Lines to restate from the data below: from the one containing "left elbow: (747, 285)" to the one containing "nose: (644, 240)", both included. Give them again exactly, and only them.

───

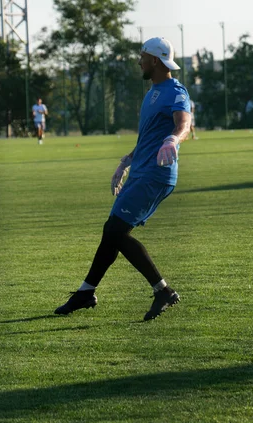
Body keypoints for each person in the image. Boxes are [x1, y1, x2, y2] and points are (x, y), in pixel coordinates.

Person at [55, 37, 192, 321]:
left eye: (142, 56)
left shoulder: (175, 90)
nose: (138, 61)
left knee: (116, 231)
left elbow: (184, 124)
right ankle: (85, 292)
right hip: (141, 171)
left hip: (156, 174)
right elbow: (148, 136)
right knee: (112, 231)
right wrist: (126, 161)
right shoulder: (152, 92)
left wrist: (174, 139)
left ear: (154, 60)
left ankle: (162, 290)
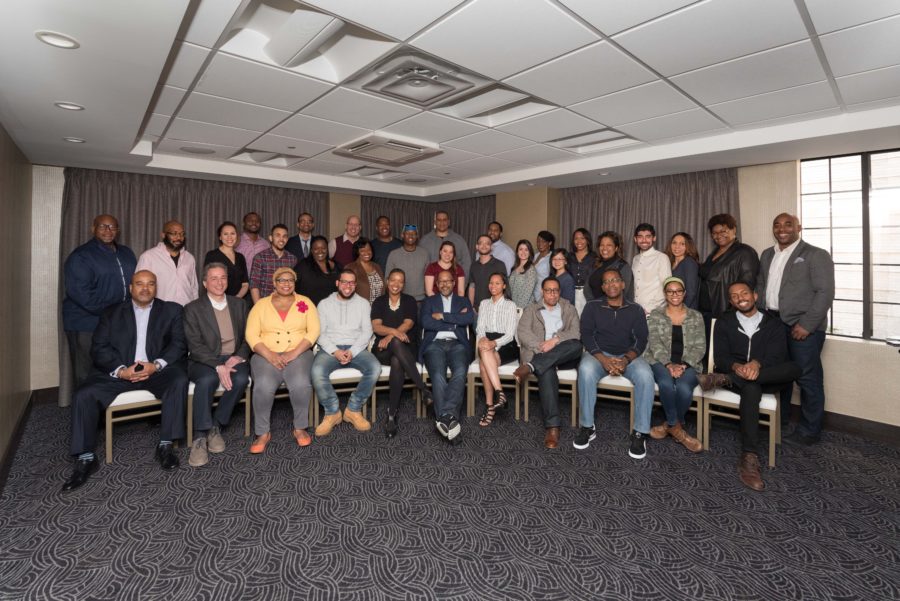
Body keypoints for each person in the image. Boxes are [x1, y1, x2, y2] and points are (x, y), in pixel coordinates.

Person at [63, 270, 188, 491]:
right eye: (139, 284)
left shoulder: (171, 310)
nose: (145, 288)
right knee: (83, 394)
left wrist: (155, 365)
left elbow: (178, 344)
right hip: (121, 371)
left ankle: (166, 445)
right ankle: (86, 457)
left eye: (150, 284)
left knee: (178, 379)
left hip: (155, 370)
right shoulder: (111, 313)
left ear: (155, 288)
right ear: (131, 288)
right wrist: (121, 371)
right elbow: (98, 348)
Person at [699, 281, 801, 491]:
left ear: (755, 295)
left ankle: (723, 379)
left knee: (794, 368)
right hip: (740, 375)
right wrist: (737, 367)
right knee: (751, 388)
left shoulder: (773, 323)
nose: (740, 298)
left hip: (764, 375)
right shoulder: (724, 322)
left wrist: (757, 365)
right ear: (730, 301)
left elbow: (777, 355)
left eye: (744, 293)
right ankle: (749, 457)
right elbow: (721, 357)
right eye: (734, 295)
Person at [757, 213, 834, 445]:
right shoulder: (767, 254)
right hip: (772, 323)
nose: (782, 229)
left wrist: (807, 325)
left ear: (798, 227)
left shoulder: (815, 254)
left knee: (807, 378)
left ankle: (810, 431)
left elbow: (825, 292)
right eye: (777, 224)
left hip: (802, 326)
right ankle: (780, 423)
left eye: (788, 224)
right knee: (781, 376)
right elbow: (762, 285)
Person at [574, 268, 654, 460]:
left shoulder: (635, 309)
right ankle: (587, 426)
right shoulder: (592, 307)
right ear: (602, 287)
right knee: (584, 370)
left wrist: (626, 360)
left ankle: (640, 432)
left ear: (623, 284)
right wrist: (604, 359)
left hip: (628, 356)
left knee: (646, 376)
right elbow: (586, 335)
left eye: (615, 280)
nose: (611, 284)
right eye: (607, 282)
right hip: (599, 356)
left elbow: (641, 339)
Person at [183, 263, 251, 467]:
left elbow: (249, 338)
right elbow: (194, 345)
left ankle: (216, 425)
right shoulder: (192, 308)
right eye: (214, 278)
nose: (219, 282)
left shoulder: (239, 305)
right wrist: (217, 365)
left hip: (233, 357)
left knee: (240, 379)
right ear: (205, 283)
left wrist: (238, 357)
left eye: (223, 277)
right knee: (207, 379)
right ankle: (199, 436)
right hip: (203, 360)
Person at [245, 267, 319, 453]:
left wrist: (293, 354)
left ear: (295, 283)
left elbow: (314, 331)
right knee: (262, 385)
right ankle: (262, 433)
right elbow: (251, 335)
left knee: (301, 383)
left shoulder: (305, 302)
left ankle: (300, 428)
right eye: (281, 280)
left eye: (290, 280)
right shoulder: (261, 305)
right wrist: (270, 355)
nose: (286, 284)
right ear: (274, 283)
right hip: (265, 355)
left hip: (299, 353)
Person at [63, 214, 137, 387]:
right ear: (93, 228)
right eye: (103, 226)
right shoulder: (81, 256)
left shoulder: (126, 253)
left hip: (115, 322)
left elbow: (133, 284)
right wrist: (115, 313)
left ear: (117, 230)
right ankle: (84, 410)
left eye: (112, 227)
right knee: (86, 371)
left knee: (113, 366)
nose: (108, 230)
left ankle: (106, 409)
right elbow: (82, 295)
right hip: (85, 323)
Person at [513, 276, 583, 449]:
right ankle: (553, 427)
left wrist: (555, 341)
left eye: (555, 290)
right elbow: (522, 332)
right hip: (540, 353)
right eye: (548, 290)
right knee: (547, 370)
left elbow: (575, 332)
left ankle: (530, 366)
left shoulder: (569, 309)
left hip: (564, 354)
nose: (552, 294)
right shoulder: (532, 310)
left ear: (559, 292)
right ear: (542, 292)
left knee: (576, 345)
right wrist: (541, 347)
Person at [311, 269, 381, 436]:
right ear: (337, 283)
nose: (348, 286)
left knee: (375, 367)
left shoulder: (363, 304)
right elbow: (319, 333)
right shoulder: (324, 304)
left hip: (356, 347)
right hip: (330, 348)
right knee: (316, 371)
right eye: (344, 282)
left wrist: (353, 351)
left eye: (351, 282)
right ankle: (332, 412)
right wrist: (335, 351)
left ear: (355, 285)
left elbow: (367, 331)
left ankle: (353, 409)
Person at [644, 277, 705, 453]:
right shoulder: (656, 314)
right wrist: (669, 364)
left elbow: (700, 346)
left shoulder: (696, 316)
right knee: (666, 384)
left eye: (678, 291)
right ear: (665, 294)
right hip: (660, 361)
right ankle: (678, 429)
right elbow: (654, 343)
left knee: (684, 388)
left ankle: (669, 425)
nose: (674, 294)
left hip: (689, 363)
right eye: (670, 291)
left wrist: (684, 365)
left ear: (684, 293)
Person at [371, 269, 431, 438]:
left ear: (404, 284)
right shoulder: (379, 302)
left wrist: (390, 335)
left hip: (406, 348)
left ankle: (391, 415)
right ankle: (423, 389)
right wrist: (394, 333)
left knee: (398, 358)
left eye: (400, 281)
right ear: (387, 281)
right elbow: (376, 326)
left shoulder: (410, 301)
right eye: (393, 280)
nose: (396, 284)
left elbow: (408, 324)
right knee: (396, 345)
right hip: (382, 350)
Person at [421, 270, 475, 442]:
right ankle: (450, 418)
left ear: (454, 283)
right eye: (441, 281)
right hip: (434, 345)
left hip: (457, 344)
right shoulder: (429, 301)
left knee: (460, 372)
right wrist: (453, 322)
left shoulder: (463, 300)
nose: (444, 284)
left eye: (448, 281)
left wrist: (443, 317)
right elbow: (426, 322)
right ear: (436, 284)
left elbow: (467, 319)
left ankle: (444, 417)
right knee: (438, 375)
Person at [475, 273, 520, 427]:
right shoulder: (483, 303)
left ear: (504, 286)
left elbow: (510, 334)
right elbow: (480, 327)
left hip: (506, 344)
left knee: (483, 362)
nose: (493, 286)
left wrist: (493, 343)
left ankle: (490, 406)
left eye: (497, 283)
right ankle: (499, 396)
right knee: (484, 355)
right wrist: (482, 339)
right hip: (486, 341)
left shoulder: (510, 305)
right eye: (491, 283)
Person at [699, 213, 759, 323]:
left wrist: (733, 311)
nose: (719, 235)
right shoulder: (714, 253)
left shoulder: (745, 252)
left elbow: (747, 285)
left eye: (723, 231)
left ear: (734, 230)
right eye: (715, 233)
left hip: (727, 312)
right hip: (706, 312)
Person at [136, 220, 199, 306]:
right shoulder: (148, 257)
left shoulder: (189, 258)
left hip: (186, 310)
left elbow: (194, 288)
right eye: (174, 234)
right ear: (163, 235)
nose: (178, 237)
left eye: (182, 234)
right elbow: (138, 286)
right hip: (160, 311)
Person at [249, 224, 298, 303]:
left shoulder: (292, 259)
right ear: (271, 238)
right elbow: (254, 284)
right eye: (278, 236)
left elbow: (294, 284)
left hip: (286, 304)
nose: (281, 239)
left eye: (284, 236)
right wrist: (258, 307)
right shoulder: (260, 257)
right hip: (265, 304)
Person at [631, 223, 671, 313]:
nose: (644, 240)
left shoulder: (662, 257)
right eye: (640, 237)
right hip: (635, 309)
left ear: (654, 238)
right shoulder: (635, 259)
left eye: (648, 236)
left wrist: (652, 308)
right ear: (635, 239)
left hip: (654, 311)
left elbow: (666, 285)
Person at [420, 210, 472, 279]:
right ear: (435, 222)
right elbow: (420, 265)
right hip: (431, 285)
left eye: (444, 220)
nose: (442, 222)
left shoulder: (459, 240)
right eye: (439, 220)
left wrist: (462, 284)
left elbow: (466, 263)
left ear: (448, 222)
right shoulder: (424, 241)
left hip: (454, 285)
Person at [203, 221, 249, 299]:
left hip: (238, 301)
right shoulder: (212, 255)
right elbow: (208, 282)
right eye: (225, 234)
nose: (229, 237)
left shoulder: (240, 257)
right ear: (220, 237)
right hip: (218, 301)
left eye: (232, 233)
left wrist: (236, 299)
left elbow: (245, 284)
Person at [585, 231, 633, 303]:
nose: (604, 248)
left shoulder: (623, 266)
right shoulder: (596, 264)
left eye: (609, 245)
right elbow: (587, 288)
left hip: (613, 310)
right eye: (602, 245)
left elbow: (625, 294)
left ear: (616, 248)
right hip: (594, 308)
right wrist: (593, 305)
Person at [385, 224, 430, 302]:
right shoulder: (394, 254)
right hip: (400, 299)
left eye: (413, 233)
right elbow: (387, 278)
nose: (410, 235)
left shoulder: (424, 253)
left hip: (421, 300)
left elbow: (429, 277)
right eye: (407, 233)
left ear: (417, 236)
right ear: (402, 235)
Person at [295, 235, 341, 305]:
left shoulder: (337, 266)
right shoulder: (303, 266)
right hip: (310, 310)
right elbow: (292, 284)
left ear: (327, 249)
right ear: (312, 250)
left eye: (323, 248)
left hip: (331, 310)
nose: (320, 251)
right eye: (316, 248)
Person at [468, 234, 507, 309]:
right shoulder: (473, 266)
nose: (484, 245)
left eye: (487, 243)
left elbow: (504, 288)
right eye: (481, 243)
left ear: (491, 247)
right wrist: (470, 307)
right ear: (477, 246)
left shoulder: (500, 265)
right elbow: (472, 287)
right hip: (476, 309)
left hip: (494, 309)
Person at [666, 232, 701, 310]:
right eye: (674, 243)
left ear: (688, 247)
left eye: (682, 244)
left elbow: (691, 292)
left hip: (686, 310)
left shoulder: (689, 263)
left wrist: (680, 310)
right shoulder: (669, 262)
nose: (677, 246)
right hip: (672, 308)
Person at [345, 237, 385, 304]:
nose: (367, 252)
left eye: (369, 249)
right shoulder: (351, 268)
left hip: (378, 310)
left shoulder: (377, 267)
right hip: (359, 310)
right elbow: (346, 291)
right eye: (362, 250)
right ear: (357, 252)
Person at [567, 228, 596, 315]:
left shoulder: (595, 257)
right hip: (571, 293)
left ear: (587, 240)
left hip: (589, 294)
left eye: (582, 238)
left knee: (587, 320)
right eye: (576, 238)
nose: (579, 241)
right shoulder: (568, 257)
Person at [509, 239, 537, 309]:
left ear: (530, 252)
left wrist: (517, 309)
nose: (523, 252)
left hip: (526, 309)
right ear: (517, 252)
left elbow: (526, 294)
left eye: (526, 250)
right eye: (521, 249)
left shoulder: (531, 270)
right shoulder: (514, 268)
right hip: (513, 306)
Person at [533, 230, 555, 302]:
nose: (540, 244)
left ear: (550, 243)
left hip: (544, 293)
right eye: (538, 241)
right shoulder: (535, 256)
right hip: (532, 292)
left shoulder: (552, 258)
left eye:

───

RESULT:
left elbow: (747, 285)
left eye: (723, 231)
left ear: (734, 230)
right eye: (715, 233)
left hip: (727, 312)
right hip: (706, 312)
Person at [136, 220, 199, 306]:
right shoulder: (148, 257)
left shoulder: (189, 258)
left hip: (186, 310)
left elbow: (194, 288)
right eye: (174, 234)
right ear: (163, 235)
nose: (178, 237)
left eye: (182, 234)
right elbow: (138, 286)
right hip: (160, 311)
Person at [249, 224, 298, 303]:
left shoulder: (292, 259)
right ear: (271, 238)
right elbow: (254, 284)
right eye: (278, 236)
left elbow: (294, 284)
left hip: (286, 304)
nose: (281, 239)
left eye: (284, 236)
right wrist: (258, 307)
right shoulder: (260, 257)
right hip: (265, 304)
Person at [631, 223, 671, 313]:
nose: (644, 240)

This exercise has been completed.